(The data Opens)
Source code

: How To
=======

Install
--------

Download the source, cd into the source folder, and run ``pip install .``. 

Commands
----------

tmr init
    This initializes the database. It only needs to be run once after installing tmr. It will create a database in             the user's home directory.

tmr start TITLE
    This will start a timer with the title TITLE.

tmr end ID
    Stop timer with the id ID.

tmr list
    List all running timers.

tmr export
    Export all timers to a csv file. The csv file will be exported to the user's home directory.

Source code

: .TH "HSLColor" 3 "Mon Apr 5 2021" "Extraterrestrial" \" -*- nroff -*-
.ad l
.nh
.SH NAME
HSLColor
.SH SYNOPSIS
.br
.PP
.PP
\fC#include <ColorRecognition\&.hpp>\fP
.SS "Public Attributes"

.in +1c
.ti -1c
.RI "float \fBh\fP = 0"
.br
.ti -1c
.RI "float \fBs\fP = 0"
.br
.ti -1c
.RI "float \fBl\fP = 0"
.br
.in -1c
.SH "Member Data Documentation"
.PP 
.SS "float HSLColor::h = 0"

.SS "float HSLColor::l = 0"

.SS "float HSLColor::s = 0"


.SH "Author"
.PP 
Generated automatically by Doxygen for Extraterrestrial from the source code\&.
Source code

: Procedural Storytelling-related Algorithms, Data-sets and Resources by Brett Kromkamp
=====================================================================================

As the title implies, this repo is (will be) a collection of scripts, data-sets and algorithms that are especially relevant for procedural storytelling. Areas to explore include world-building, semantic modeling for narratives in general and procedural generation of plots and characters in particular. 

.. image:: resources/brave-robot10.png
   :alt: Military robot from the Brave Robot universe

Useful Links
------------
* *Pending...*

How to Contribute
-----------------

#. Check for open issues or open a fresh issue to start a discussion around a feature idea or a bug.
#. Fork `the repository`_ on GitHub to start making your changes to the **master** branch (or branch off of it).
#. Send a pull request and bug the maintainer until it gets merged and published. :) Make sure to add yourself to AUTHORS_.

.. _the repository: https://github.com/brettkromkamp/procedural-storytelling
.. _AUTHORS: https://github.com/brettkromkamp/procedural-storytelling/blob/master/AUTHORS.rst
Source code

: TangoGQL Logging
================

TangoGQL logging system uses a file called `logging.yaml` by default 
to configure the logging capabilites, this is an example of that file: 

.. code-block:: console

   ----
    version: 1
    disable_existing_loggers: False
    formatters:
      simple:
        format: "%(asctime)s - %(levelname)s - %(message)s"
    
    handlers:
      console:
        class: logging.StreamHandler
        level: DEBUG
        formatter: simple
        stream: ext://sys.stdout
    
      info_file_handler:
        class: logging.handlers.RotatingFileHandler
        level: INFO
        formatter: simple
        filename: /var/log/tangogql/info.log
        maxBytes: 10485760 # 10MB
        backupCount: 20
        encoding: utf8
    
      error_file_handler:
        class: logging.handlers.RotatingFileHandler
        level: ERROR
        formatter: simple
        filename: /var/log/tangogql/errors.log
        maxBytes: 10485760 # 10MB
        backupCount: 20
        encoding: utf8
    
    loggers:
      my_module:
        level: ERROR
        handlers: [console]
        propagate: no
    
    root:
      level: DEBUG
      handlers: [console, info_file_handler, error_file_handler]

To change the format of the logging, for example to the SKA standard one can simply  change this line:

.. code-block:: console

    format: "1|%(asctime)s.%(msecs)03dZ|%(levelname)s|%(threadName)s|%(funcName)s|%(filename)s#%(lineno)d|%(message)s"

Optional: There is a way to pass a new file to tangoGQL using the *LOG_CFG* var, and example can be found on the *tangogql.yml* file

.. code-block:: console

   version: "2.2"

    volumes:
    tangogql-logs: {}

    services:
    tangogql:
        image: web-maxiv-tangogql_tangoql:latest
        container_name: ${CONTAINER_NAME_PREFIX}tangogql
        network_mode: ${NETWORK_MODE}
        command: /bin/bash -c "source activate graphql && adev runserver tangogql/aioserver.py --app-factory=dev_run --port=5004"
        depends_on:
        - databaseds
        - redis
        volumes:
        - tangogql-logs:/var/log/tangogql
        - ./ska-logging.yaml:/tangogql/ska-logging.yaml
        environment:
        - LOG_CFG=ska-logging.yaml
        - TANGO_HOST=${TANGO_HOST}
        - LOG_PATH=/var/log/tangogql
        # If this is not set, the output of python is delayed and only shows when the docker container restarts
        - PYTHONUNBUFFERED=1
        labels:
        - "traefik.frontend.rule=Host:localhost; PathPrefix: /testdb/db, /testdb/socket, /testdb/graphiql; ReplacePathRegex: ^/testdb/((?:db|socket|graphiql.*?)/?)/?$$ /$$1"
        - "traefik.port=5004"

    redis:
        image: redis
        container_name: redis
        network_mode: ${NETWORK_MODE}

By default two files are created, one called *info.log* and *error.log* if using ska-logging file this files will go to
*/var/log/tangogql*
(The data Closes)
## What is needed
Repeat the entries above exactly, leaving nothing out.

## Response for this exercise
Source code

: How To
=======

Install
--------

Download the source, cd into the source folder, and run ``pip install .``. 

Commands
----------

tmr init
    This initializes the database. It only needs to be run once after installing tmr. It will create a database in             the user's home directory.

tmr start TITLE
    This will start a timer with the title TITLE.

tmr end ID
    Stop timer with the id ID.

tmr list
    List all running timers.

tmr export
    Export all timers to a csv file. The csv file will be exported to the user's home directory.

Source code

: .TH "HSLColor" 3 "Mon Apr 5 2021" "Extraterrestrial" \" -*- nroff -*-
.ad l
.nh
.SH NAME
HSLColor
.SH SYNOPSIS
.br
.PP
.PP
\fC#include <ColorRecognition\&.hpp>\fP
.SS "Public Attributes"

.in +1c
.ti -1c
.RI "float \fBh\fP = 0"
.br
.ti -1c
.RI "float \fBs\fP = 0"
.br
.ti -1c
.RI "float \fBl\fP = 0"
.br
.in -1c
.SH "Member Data Documentation"
.PP 
.SS "float HSLColor::h = 0"

.SS "float HSLColor::l = 0"

.SS "float HSLColor::s = 0"


.SH "Author"
.PP 
Generated automatically by Doxygen for Extraterrestrial from the source code\&.
Source code

: Procedural Storytelling-related Algorithms, Data-sets and Resources by Brett Kromkamp
=====================================================================================

As the title implies, this repo is (will be) a collection of scripts, data-sets and algorithms that are especially relevant for procedural storytelling. Areas to explore include world-building, semantic modeling for narratives in general and procedural generation of plots and characters in particular. 

.. image:: resources/brave-robot10.png
   :alt: Military robot from the Brave Robot universe

Useful Links
------------
* *Pending...*

How to Contribute
-----------------

#. Check for open issues or open a fresh issue to start a discussion around a feature idea or a bug.
#. Fork `the repository`_ on GitHub to start making your changes to the **master** branch (or branch off of it).
#. Send a pull request and bug the maintainer until it gets merged and published. :) Make sure to add yourself to AUTHORS_.

.. _the repository: https://github.com/brettkromkamp/procedural-storytelling
.. _AUTHORS: https://github.com/brettkromkamp/procedural-storytelling/blob/master/AUTHORS.rst
Source code

: TangoGQL Logging
================

TangoGQL logging system uses a file called `logging.yaml` by default 
to configure the logging capabilites, this is an example of that file: 

.. code-block:: console

   ----
    version: 1
    disable_existing_loggers: False
    formatters:
      simple:
        format: "%(asctime)s - %(levelname)s - %(message)s"
    
    handlers:
      console:
        class: logging.StreamHandler
        level: DEBUG
        formatter: simple
        stream: ext://sys.stdout
    
      info_file_handler:
        class: logging.handlers.RotatingFileHandler
        level: INFO
        formatter: simple
        filename: /var/log/tangogql/info.log
        maxBytes: 10485760 # 10MB
        backupCount: 20
        encoding: utf8
    
      error_file_handler:
        class: logging.handlers.RotatingFileHandler
        level: ERROR
        formatter: simple
        filename: /var/log/tangogql/errors.log
        maxBytes: 10485760 # 10MB
        backupCount: 20
        encoding: utf8
    
    loggers:
      my_module:
        level: ERROR
        handlers: [console]
        propagate: no
    
    root:
      level: DEBUG
      handlers: [console, info_file_handler, error_file_handler]

To change the format of the logging, for example to the SKA standard one can simply  change this line:

.. code-block:: console

    format: "1|%(asctime)s.%(msecs)03dZ|%(levelname)s|%(threadName)s|%(funcName)s|%(filename)s#%(lineno)d|%(message)s"

Optional: There is a way to pass a new file to tangoGQL using the *LOG_CFG* var, and example can be found on the *tangogql.yml* file

.. code-block:: console

   version: "2.2"

    volumes:
    tangogql-logs: {}

    services:
    tangogql:
        image: web-maxiv-tangogql_tangoql:latest
        container_name: ${CONTAINER_NAME_PREFIX}tangogql
        network_mode: ${NETWORK_MODE}
        command: /bin/bash -c "source activate graphql && adev runserver tangogql/aioserver.py --app-factory=dev_run --port=5004"
        depends_on:
        - databaseds
        - redis
        volumes:
        - tangogql-logs:/var/log/tangogql
        - ./ska-logging.yaml:/tangogql/ska-logging.yaml
        environment:
        - LOG_CFG=ska-logging.yaml
        - TANGO_HOST=${TANGO_HOST}
        - LOG_PATH=/var/log/tangogql
        # If this is not set, the output of python is delayed and only shows when the docker container restarts
        - PYTHONUNBUFFERED=1
        labels:
        - "traefik.frontend.rule=Host:localhost; PathPrefix: /testdb/db, /testdb/socket, /testdb/graphiql; ReplacePathRegex: ^/testdb/((?:db|socket|graphiql.*?)/?)/?$$ /$$1"
        - "traefik.port=5004"

    redis:
        image: redis
        container_name: redis
        network_mode: ${NETWORK_MODE}

By default two files are created, one called *info.log* and *error.log* if using ska-logging file this files will go to
*/var/log/tangogql*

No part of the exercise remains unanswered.